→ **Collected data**
══════════════════════════════

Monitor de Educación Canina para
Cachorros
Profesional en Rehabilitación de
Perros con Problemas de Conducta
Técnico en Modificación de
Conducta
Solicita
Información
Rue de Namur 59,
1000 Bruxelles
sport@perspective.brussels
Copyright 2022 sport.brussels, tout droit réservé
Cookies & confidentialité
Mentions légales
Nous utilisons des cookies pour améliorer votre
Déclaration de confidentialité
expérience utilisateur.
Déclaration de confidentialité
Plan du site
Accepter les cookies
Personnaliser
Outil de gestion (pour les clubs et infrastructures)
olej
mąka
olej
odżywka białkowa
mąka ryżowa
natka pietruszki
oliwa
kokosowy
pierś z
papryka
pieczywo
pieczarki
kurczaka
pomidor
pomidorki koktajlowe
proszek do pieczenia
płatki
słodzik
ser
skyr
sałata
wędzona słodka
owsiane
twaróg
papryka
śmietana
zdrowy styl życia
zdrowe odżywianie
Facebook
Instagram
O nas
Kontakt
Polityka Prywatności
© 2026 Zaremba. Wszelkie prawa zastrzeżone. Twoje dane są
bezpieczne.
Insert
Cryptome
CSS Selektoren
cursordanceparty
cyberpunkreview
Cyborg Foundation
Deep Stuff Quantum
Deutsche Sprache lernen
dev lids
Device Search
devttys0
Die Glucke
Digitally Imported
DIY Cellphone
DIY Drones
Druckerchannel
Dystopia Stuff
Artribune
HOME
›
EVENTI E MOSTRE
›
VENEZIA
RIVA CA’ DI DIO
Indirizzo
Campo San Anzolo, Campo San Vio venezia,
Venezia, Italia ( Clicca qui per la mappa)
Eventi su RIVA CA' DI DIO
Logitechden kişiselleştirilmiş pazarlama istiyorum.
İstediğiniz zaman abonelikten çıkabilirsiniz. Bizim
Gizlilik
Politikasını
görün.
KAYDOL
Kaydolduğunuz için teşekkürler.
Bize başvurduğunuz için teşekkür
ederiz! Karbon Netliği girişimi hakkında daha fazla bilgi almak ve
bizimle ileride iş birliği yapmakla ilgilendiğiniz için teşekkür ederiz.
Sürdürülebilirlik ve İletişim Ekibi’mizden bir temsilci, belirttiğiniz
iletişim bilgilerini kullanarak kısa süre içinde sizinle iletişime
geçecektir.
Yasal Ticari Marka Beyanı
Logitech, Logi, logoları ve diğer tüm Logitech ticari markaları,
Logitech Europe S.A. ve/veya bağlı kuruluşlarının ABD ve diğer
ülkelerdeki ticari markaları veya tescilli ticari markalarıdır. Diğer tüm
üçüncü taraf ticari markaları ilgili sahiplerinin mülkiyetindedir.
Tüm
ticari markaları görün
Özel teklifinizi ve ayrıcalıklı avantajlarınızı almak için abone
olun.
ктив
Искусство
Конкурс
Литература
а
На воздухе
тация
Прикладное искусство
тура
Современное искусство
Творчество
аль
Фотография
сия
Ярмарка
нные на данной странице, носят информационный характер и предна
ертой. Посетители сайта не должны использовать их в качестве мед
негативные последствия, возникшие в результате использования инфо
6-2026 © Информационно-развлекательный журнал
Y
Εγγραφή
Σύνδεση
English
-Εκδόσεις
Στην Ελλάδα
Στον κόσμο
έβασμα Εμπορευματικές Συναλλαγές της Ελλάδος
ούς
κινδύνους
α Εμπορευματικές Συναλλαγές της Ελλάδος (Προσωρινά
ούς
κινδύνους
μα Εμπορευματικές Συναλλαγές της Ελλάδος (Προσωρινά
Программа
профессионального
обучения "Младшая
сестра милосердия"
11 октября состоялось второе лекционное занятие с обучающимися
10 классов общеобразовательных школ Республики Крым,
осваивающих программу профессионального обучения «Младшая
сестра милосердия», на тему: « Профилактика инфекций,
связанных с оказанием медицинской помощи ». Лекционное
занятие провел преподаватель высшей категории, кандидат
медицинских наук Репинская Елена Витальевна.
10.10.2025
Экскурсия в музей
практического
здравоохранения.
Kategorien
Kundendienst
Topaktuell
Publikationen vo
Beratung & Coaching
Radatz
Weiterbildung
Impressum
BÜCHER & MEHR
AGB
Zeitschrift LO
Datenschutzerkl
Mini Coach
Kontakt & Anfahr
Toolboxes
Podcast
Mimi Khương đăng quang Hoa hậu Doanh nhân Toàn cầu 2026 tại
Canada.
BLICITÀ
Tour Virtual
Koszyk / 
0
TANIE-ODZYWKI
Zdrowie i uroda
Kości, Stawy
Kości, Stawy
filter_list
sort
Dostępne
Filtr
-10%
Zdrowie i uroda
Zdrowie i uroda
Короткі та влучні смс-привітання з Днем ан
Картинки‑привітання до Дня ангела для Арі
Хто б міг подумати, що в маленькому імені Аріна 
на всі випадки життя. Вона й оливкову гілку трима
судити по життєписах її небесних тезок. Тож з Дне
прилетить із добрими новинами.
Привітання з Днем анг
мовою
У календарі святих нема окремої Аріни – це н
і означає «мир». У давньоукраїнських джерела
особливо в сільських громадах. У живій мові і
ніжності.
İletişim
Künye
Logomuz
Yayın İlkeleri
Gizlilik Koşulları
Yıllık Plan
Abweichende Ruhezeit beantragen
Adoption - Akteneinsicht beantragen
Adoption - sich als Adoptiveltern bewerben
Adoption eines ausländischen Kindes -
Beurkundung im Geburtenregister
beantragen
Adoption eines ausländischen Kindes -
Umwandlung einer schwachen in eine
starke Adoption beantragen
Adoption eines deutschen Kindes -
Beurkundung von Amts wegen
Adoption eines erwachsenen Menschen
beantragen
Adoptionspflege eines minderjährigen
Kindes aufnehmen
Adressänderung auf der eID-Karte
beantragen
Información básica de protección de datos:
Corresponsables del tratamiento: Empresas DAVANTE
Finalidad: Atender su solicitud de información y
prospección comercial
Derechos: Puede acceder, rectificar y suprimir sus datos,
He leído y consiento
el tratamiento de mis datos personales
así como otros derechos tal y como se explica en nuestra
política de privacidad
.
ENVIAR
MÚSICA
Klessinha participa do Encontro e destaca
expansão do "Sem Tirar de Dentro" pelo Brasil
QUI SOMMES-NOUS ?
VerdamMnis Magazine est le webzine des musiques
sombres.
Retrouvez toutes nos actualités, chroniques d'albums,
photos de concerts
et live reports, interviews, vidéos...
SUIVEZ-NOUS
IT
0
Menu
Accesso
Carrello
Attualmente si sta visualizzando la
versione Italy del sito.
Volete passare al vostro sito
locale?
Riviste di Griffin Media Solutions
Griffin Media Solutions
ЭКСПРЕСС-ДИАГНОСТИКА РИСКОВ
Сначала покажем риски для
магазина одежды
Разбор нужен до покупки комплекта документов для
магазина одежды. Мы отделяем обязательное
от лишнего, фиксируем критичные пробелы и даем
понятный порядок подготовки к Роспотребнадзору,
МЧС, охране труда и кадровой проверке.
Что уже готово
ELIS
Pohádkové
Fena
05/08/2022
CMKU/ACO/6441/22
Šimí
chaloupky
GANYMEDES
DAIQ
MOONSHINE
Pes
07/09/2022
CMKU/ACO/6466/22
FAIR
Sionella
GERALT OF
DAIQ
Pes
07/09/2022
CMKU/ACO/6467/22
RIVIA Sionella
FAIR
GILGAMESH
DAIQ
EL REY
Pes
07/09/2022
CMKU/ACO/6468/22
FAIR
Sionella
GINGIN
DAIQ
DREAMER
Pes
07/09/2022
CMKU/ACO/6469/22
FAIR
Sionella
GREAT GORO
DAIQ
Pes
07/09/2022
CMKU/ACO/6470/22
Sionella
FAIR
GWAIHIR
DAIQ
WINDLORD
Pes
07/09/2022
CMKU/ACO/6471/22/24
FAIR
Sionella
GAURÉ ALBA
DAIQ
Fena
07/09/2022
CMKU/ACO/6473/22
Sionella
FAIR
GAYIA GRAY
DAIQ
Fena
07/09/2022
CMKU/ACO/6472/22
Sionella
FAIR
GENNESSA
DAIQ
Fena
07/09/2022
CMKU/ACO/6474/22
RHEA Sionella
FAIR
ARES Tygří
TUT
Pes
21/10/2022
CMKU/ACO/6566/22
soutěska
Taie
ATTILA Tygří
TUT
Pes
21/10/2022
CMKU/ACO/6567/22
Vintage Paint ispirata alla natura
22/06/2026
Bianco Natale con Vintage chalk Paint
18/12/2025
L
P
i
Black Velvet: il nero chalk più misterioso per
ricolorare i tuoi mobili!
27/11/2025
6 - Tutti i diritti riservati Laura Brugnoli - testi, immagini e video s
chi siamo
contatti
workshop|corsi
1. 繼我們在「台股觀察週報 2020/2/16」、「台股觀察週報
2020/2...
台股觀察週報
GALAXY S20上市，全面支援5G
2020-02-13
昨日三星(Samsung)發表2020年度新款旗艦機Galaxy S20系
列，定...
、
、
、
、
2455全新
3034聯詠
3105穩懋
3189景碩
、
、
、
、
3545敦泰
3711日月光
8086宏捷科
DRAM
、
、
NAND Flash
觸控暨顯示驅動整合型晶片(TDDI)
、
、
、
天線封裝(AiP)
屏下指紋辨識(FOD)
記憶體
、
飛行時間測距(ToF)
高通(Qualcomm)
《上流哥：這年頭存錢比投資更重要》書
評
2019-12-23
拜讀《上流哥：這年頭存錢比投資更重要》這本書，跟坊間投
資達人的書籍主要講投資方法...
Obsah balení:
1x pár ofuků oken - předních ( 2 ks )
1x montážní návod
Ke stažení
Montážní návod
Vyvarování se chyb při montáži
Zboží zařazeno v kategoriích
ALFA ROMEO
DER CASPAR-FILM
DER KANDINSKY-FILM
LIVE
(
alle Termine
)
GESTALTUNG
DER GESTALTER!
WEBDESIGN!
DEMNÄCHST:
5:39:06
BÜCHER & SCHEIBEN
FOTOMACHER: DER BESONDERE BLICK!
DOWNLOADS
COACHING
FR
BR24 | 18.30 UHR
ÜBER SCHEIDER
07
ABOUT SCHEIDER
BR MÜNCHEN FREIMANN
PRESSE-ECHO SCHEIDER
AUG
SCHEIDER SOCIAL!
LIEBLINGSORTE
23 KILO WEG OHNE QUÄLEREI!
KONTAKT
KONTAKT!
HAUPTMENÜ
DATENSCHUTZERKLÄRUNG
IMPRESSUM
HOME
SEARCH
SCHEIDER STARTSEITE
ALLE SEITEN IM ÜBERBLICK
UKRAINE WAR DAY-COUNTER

══════════════════════════════

→ **PROBLEM REQUIREMENTS**
Retype everything from the start of the entries down to the line that contains "ticari markaları görün". Include that line.

→ **WRITTEN ANSWER**
Monitor de Educación Canina para
Cachorros
Profesional en Rehabilitación de
Perros con Problemas de Conducta
Técnico en Modificación de
Conducta
Solicita
Información
Rue de Namur 59,
1000 Bruxelles
sport@perspective.brussels
Copyright 2022 sport.brussels, tout droit réservé
Cookies & confidentialité
Mentions légales
Nous utilisons des cookies pour améliorer votre
Déclaration de confidentialité
expérience utilisateur.
Déclaration de confidentialité
Plan du site
Accepter les cookies
Personnaliser
Outil de gestion (pour les clubs et infrastructures)
olej
mąka
olej
odżywka białkowa
mąka ryżowa
natka pietruszki
oliwa
kokosowy
pierś z
papryka
pieczywo
pieczarki
kurczaka
pomidor
pomidorki koktajlowe
proszek do pieczenia
płatki
słodzik
ser
skyr
sałata
wędzona słodka
owsiane
twaróg
papryka
śmietana
zdrowy styl życia
zdrowe odżywianie
Facebook
Instagram
O nas
Kontakt
Polityka Prywatności
© 2026 Zaremba. Wszelkie prawa zastrzeżone. Twoje dane są
bezpieczne.
Insert
Cryptome
CSS Selektoren
cursordanceparty
cyberpunkreview
Cyborg Foundation
Deep Stuff Quantum
Deutsche Sprache lernen
dev lids
Device Search
devttys0
Die Glucke
Digitally Imported
DIY Cellphone
DIY Drones
Druckerchannel
Dystopia Stuff
Artribune
HOME
›
EVENTI E MOSTRE
›
VENEZIA
RIVA CA’ DI DIO
Indirizzo
Campo San Anzolo, Campo San Vio venezia,
Venezia, Italia ( Clicca qui per la mappa)
Eventi su RIVA CA' DI DIO
Logitechden kişiselleştirilmiş pazarlama istiyorum.
İstediğiniz zaman abonelikten çıkabilirsiniz. Bizim
Gizlilik
Politikasını
görün.
KAYDOL
Kaydolduğunuz için teşekkürler.
Bize başvurduğunuz için teşekkür
ederiz! Karbon Netliği girişimi hakkında daha fazla bilgi almak ve
bizimle ileride iş birliği yapmakla ilgilendiğiniz için teşekkür ederiz.
Sürdürülebilirlik ve İletişim Ekibi’mizden bir temsilci, belirttiğiniz
iletişim bilgilerini kullanarak kısa süre içinde sizinle iletişime
geçecektir.
Yasal Ticari Marka Beyanı
Logitech, Logi, logoları ve diğer tüm Logitech ticari markaları,
Logitech Europe S.A. ve/veya bağlı kuruluşlarının ABD ve diğer
ülkelerdeki ticari markaları veya tescilli ticari markalarıdır. Diğer tüm
üçüncü taraf ticari markaları ilgili sahiplerinin mülkiyetindedir.
Tüm
ticari markaları görün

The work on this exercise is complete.